▶ [Job] Convert the lines between the one holding "Reading left to right, transcribe all" and the one holding "How many points", inclusive, into a JSON list of strings with one string per line, omitting blank lines.

▶ [Records to process]
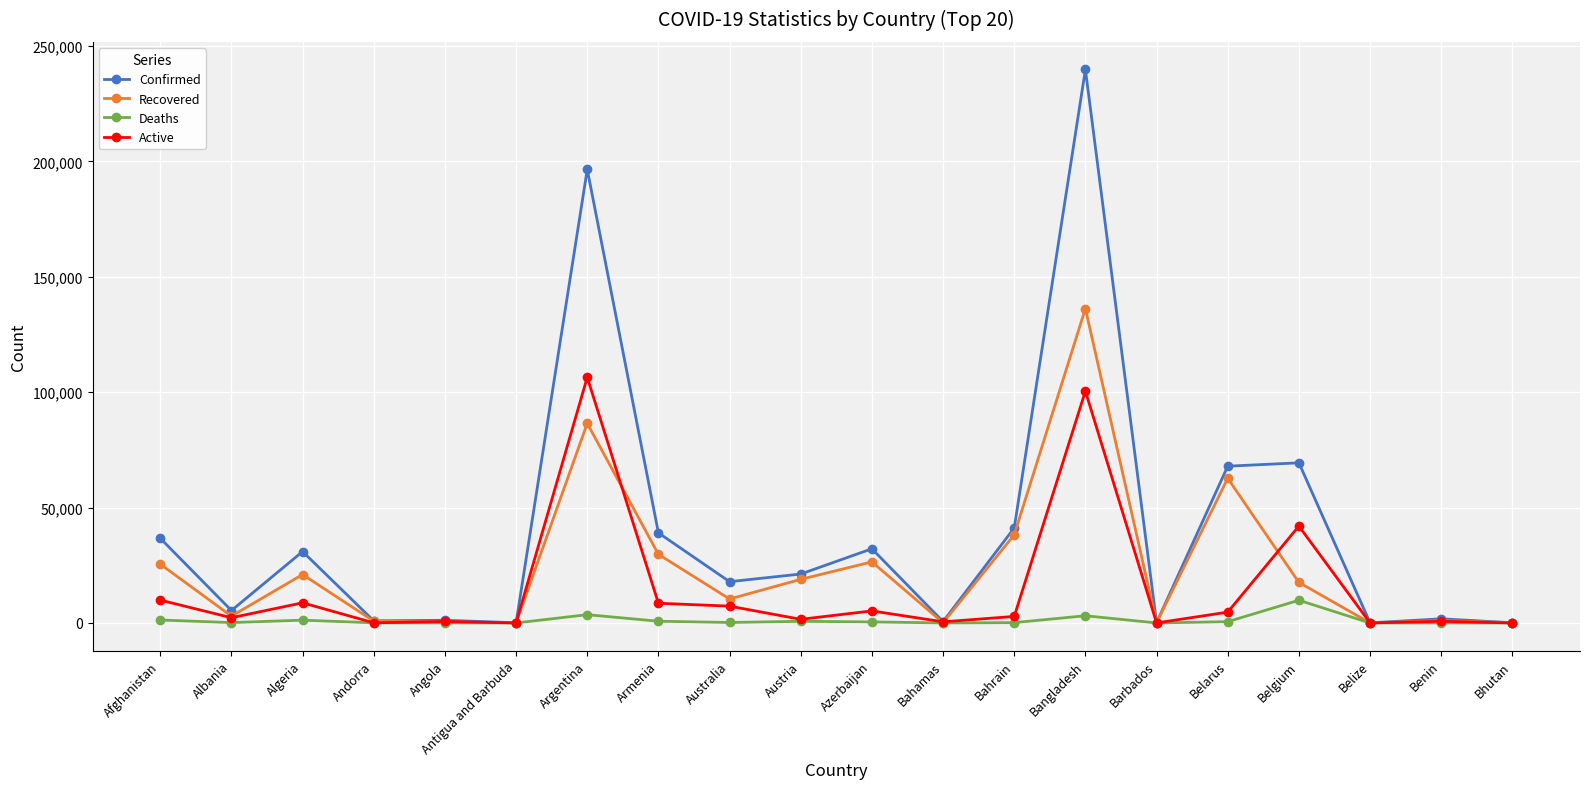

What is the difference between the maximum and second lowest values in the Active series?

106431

* * *

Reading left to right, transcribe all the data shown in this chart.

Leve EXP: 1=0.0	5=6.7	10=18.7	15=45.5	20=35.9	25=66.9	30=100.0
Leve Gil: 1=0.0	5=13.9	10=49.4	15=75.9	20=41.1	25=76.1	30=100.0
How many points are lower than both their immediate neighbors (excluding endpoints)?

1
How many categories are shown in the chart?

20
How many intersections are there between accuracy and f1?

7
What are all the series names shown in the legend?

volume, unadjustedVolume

---

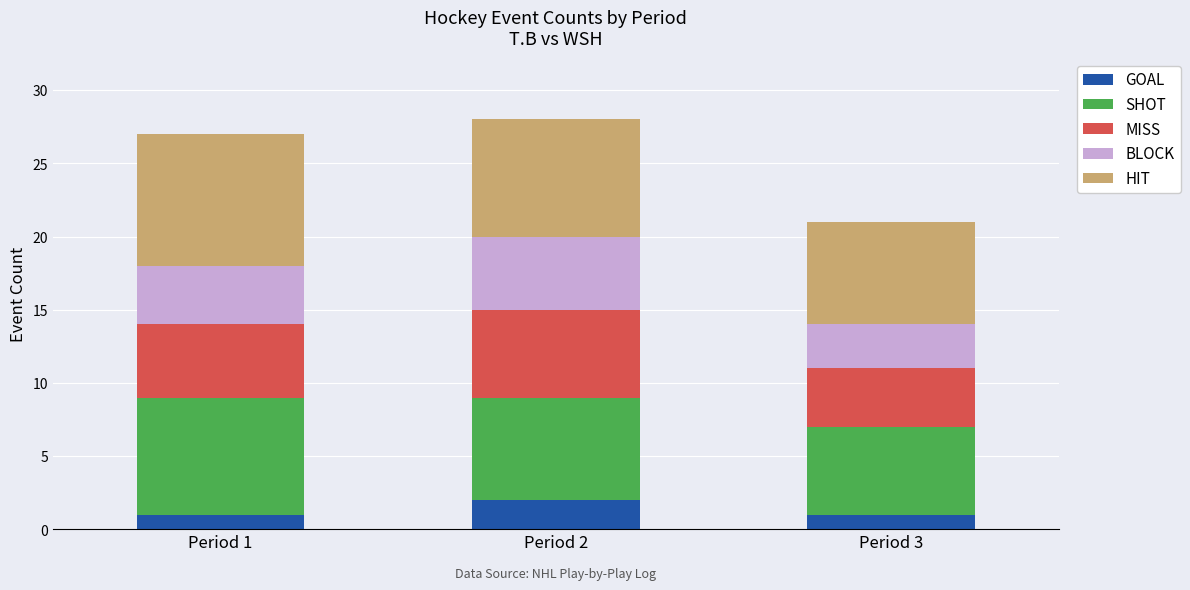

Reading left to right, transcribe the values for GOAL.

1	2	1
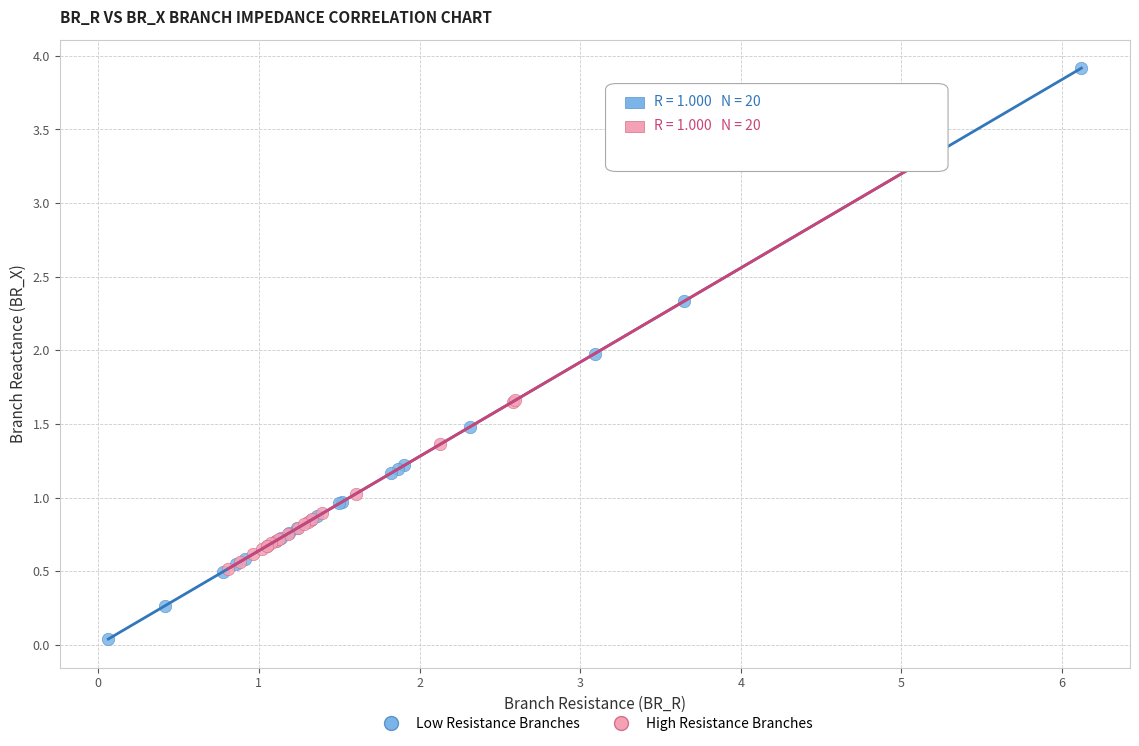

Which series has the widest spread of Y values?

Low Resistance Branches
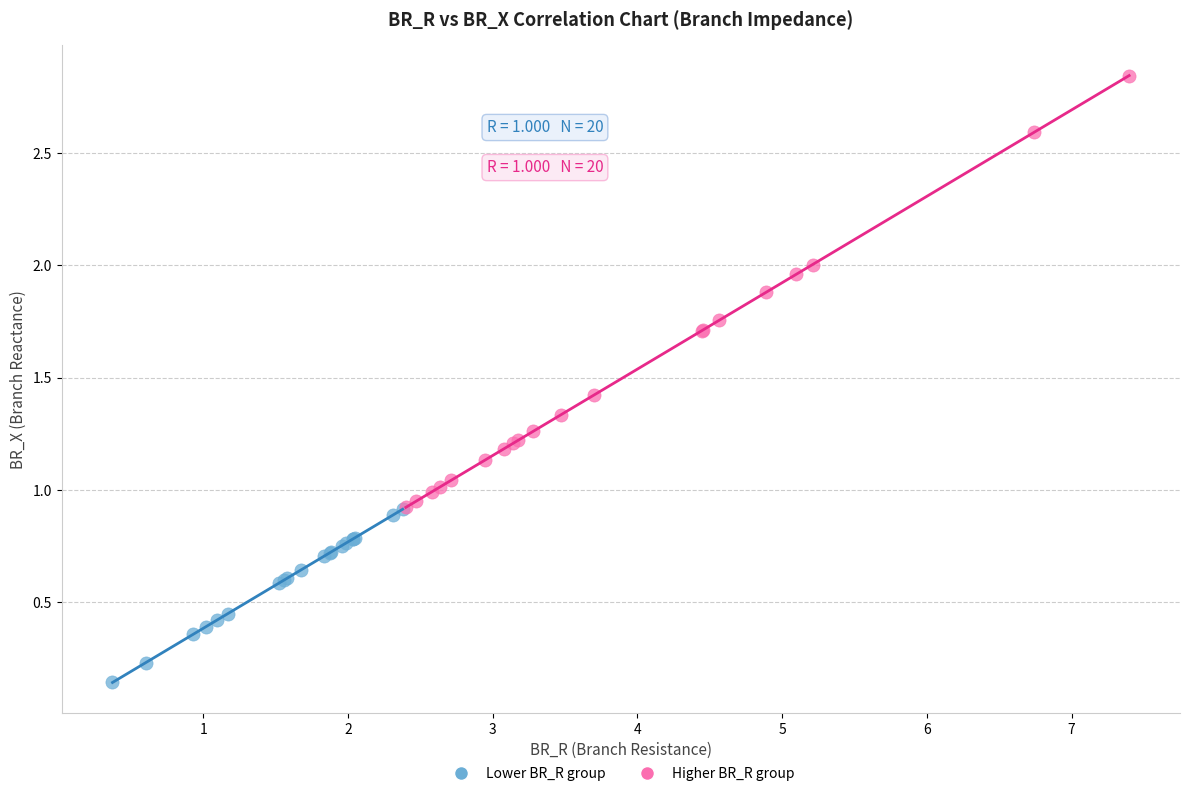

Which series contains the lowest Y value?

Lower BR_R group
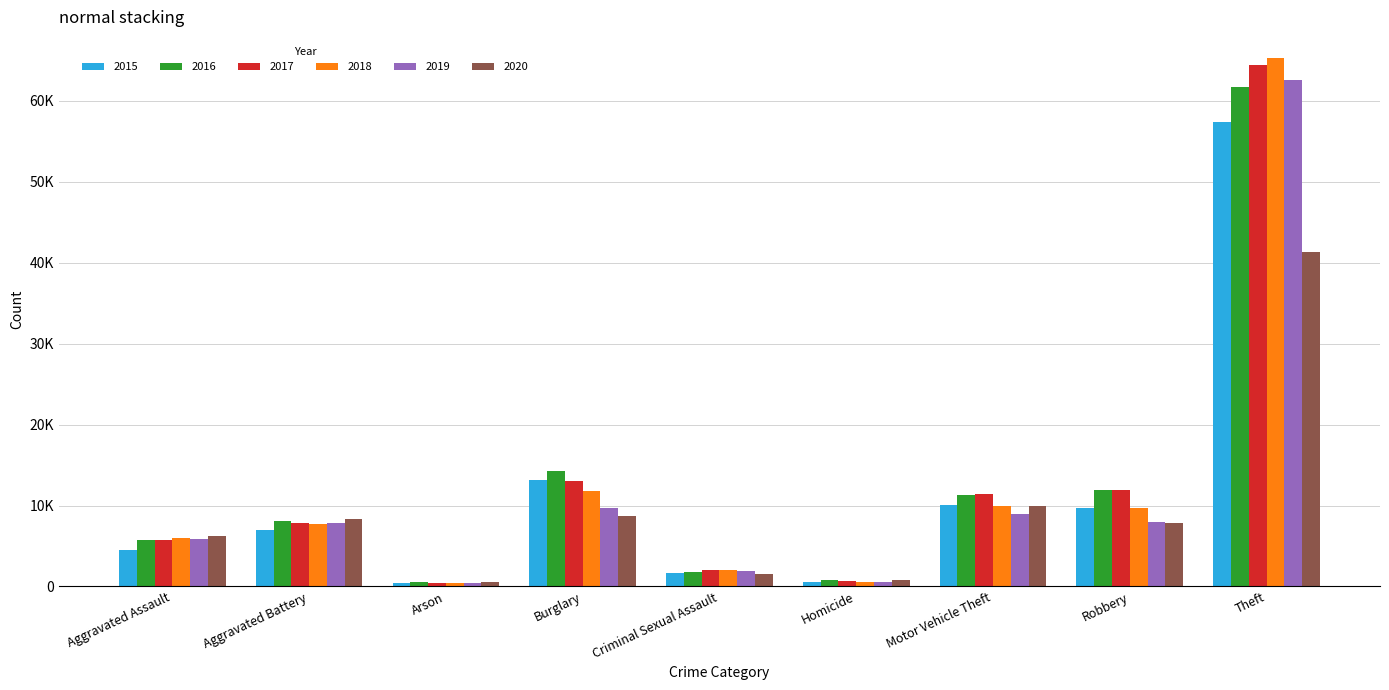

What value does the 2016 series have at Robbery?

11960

▶ [Exercise result]
[
  "Reading left to right, transcribe all the data shown in this chart.",
  "Leve EXP: 1=0.0\t5=6.7\t10=18.7\t15=45.5\t20=35.9\t25=66.9\t30=100.0",
  "Leve Gil: 1=0.0\t5=13.9\t10=49.4\t15=75.9\t20=41.1\t25=76.1\t30=100.0",
  "How many points are lower than both their immediate neighbors (excluding endpoints)?"
]